Customer support begins with the customer, by understanding their product needs the sales force can often head off trouble by fully explaining the product at the time of sale. When complaints arise really find out what the true complaint is just like in sales, ask questions, have a standard customer service policy and stick with it, all these things help to define and solve problems. Review and evaluation of customer service by management and by the customers themselves is critical. Customer service is where you make or break long term customer relations.

Sales Plan: Once the Marketing plan is finished a sales plan must be developed and implemented. You know have the tools to do the job, you need to use them to do it. Learn to turn prospective inquiries about for your service or product into paying customers. Sales planning requires forecasting, budgeting, managing, and a thorough knowledge of sales and distribution channels.

One of the disciplines that keeps a business afloat is the ability to forecast sales. MarketingBuilder teaches you how to forecast sales with these chapters: The Art of Forecasting, Forecast Your Unit Sales, and Forecasting Techniques. Budgeting requires a knowledge of your complete and true costs of sales. This knowledge is achieved through studying your sales costs and other sales expenses as outlined in the program.
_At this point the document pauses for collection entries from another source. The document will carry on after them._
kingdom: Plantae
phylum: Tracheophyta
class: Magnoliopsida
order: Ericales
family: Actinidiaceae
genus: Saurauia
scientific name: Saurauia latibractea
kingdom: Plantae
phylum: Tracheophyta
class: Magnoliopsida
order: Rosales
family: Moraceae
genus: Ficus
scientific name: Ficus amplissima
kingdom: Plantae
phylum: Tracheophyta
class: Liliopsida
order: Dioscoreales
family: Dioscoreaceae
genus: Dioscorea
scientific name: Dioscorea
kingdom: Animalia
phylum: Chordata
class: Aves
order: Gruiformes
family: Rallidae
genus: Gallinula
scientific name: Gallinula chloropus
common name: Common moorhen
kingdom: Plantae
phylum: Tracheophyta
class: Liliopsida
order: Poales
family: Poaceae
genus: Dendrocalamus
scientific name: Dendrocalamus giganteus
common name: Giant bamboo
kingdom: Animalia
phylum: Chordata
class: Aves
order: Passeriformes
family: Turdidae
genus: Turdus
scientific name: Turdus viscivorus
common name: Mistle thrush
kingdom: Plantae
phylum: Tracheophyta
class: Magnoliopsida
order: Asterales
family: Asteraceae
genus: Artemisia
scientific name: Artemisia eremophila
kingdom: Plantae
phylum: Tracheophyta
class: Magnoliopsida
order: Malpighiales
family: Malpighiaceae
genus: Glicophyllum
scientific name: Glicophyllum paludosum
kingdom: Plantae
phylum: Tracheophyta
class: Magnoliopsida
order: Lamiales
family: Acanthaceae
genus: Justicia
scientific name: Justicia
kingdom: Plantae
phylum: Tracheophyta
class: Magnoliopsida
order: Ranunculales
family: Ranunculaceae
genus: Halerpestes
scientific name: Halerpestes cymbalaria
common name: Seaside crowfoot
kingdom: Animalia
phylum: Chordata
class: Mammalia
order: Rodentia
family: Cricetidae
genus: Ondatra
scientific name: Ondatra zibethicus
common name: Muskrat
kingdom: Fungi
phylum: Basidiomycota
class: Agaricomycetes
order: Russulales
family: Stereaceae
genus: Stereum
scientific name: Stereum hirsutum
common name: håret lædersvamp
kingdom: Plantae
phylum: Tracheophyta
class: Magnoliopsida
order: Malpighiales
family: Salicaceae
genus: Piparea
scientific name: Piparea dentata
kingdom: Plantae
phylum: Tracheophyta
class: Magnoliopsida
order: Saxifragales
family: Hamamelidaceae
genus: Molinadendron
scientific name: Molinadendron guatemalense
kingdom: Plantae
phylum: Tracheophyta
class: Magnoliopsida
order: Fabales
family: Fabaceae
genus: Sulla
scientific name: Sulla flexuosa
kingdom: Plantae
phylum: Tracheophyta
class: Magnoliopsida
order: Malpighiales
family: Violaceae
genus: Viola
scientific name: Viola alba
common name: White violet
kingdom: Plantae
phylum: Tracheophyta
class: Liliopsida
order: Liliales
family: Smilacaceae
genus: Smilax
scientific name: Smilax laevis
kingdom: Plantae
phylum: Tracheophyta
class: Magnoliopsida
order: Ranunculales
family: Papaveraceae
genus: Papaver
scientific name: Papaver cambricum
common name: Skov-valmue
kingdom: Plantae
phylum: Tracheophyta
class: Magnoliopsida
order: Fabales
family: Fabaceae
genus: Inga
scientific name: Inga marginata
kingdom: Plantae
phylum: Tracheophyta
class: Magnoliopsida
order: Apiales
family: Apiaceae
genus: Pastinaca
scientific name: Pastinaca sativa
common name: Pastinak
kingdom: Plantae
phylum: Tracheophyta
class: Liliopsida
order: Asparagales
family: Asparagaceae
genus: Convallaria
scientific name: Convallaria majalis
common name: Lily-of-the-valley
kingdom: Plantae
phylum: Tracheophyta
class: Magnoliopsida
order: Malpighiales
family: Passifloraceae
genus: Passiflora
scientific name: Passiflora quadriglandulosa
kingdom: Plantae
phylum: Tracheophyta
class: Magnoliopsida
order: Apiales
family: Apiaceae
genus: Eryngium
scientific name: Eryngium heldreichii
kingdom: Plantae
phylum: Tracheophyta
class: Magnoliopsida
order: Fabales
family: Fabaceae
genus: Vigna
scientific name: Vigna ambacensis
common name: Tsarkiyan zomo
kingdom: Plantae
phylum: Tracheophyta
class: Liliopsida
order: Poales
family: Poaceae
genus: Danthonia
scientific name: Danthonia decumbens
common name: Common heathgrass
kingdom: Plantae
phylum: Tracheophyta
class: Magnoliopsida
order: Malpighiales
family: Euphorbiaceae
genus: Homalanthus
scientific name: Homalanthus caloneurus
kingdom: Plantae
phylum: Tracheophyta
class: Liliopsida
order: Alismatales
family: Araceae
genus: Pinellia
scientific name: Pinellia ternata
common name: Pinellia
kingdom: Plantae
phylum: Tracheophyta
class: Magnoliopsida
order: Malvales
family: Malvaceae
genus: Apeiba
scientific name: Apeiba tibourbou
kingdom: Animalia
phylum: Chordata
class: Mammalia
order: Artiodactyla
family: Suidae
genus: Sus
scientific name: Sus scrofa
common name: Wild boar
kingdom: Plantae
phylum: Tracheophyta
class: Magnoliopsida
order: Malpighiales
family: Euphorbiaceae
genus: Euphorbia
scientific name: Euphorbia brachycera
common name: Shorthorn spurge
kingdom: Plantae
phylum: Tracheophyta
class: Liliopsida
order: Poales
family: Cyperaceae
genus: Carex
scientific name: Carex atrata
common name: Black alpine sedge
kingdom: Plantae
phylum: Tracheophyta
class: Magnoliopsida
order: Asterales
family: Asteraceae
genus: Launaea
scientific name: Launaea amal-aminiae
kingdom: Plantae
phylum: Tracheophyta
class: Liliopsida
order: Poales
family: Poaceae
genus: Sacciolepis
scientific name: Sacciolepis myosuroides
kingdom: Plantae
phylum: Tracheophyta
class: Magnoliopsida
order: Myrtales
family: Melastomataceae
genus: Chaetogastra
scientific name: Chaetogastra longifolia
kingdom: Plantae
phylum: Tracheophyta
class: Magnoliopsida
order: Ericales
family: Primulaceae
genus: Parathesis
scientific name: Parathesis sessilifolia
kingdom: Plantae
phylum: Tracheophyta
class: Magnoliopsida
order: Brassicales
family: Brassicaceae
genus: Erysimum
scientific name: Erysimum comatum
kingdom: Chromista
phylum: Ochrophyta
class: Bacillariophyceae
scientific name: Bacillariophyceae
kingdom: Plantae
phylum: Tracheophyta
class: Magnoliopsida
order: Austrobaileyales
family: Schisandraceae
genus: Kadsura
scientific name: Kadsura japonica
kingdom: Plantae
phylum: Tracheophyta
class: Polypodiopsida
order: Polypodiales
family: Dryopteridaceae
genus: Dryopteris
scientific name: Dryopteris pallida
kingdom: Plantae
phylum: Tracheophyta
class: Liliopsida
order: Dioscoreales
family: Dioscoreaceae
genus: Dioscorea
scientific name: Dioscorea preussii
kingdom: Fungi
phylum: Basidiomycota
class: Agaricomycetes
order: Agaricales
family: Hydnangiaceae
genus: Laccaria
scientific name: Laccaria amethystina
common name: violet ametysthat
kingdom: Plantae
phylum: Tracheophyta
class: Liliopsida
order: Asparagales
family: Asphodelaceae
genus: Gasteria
A serious sales effort requires a plan to manage it. The plan requires that you set reasonable sales goals, develop sales strategies, know and manage your sales force, and organize the sales department. Studying the MarketingBuilder chapter on The Stages of a Successful Sale will help by going over different sales techniques. Automating sales with catalogs, internet sales sites, and other means is a good way to bolster the sales figures.

No matter how good your product is, no matter how well positioned it is for your market, success will elude you unless you have the right methods for putting the product in front of the people who will buy it. MarketingBuilder will help you plan the sales and distribution channels that are right for your venture. The distribution channel process requires you to use certain criterion to choose the correct channels, define your mareting methods, develop sales stategies. Studying the chapters on Sales Channels, Vertical Integration, Channel Pricing, Promotional Expenditures, Launching New Products, and Evaluating Distrbution will help you to build your sales channels.

MarketBuilder comes with a built in database of marketing and sales related information. There are tutorial reference information on the definition of marketing, the differences between sales and marketing, the overal format of a marketing plan, and the tricks to getting this whole process off the ground quickly rather than when you are 90 years old.

References:
John Gilles, Mac Home Journal, April 1996.